21 April, 2007

Killing time at work

It's amazing how many semi-constructive ways there are to kill time on the internet. Between tagging my photos on flickr, Facebook, writing this blog and clicking 'random article' on Wikipedia, I've discovered LibraryThing, which allows you to catalogue your books online. It makes it very easy to catalogue books: you can search for them in different libraries including the Library of Congress, or on the various Amazons (.com, .co.uk, .de, etc); you can even edit your catalogue so it displays the correct covers for your books. It's also got a social aspect - like MySpace for readers - where you can comment on other people's collections, chat, or see whose collections overlap with your own.

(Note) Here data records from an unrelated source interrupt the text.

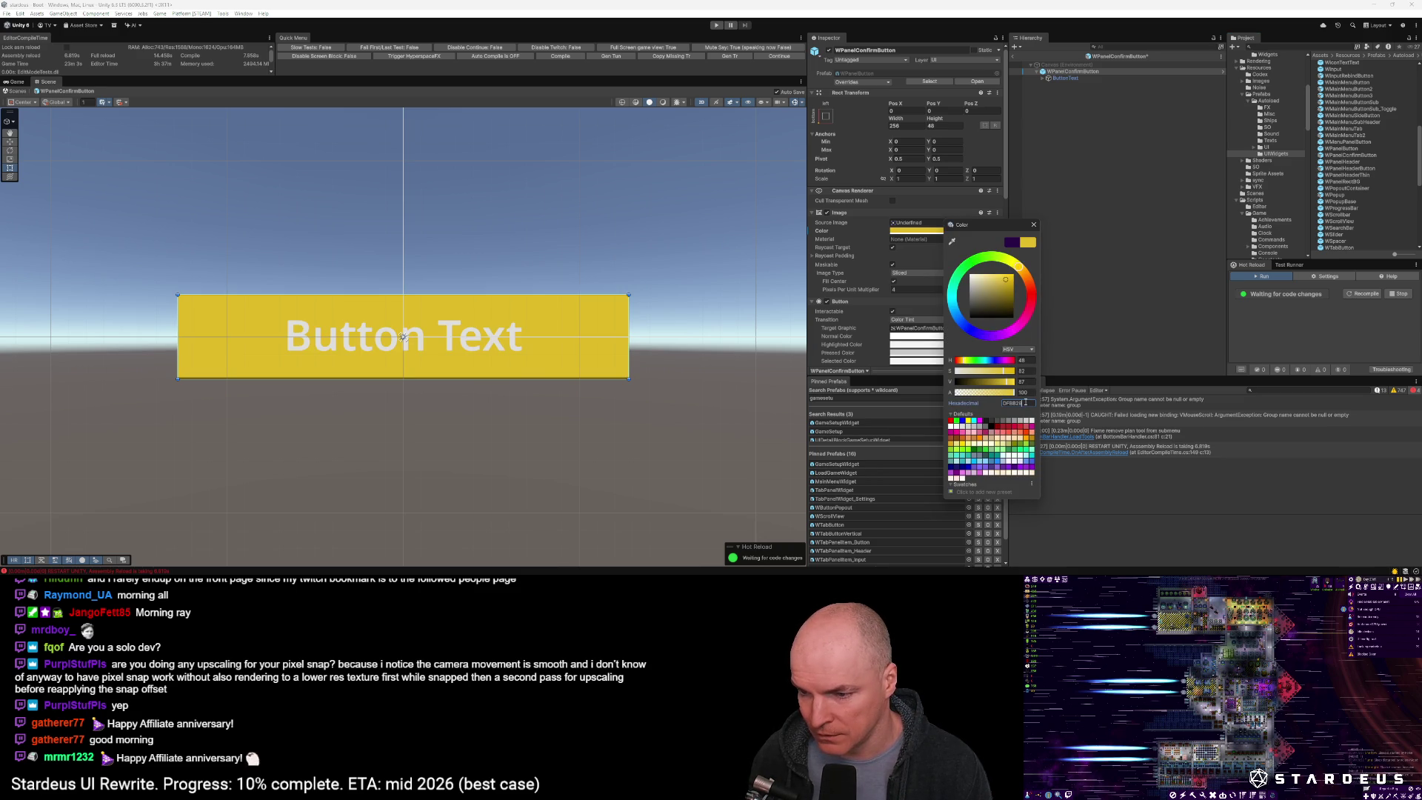
left_click(1047, 78)
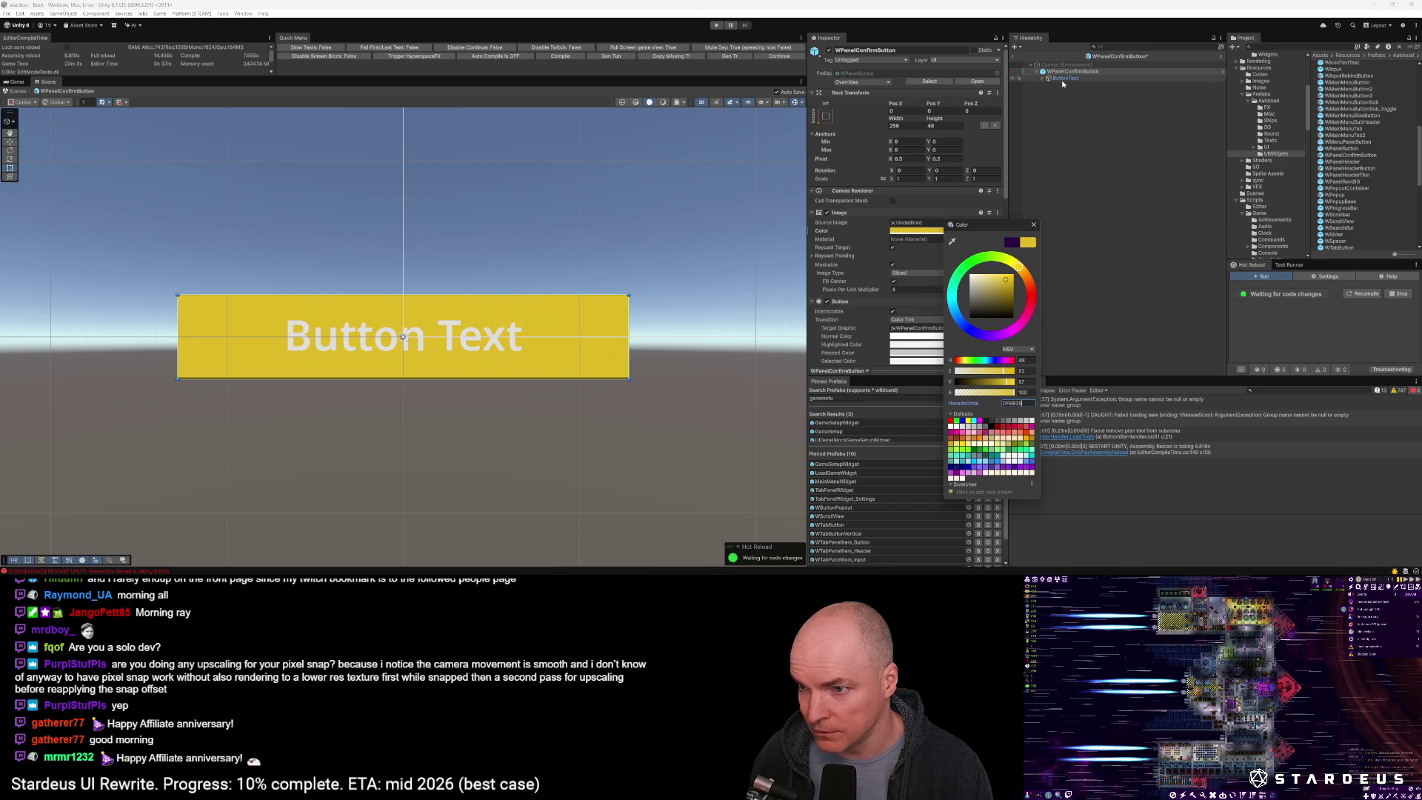
Set the ButtonText label colour to dark grey 252525, then reselect the root object
left_click(1042, 77)
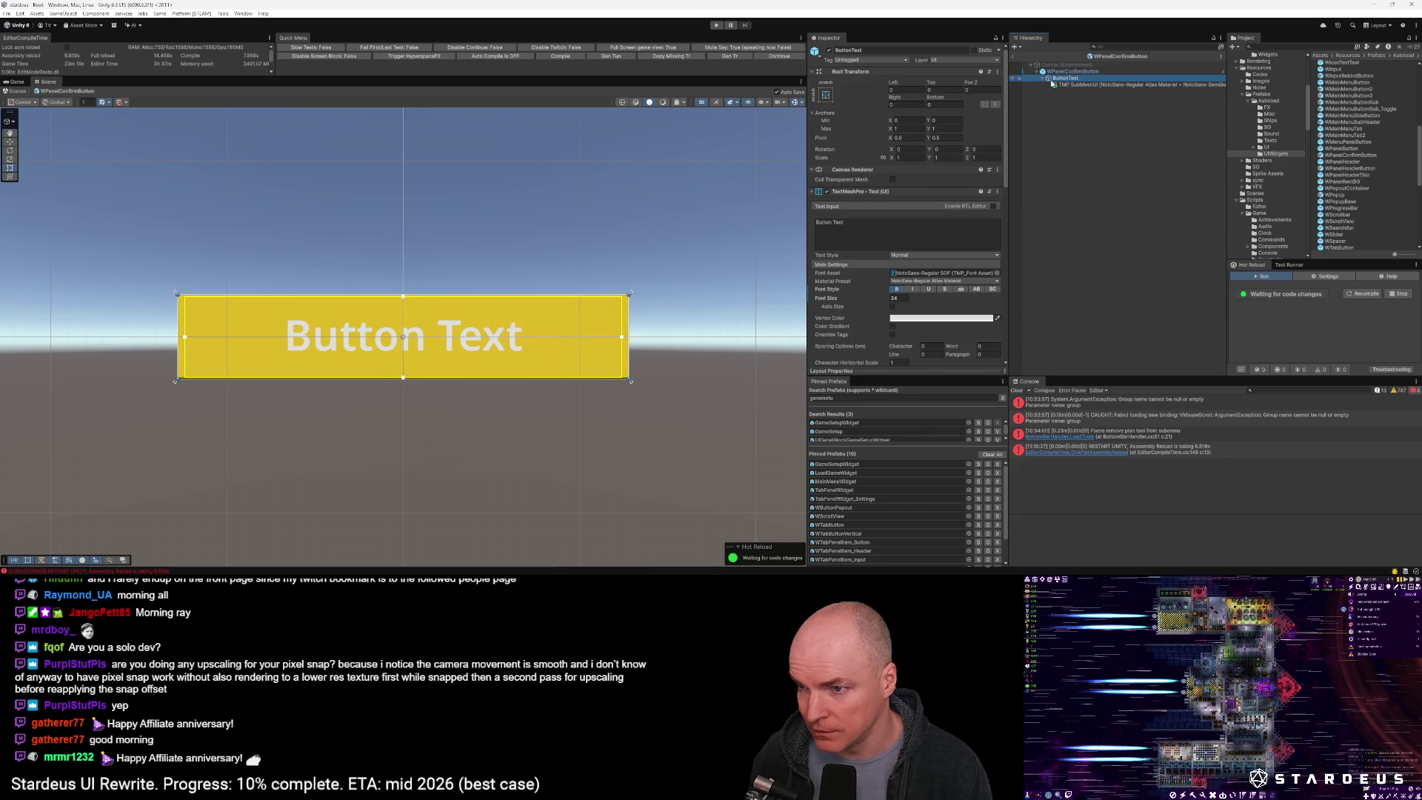
left_click(919, 318)
left_click(995, 479)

I've only catalogued 80-odd books so far - partly by memory at work, partly from taking random books off the shelf today - but oddly, in the list of people who have the same books as me I've spotted two people I think I know. It's a small world...

5 comments:

Phil said...

If you're really bored you can look at mine (under my GU username) and compare, although I've bought about 200 books since I entered them.

woodscolt said...

Blimey, cataloguing over 2000 books is good going. We have 19 shared books, although I've only catalogued a hundred so far.

I'm thinking of borrowing a barcode scanner from work and adding my books that way: quicker than typing in ISBNs.

I clicked on your username - your cycle trip looks fun. How long do you think it will take you?

Phil said...

ooh, that shouldn't be viewable yet, I haven't announced it...need to sort out who I'll be raising money for, and work out how the blog works. It should take two weeks, I'm doing it in 3 weeks time. I'm not fit enough, but then it wouldn't be much of a challenge if I were.

20% overlap so far is actually pretty good. I did them all in a few days when I was bored (and probably unemployed) Haven't maintained it though. It's quite useful, as with last.fm, for tracing writers similar to the ones you know, but I got bored of it quite quickly. We should have a good overlap, although depends how many French and German classics you have in English or in original languages.

woodscolt said...

I think it ignores what language it's in; my copy of Barthes' Mythologies is in French and it's listing it as one of our shared books, and again for Radetzkymarsch and Les liaisons dangereuses.

Phil said...

I have Les Liaisons Dangereuses in French too, one of only about 3 books in foreign languages (Zazie dans le Metro is another). Cursed monoglot, but I do have about 600 in translation.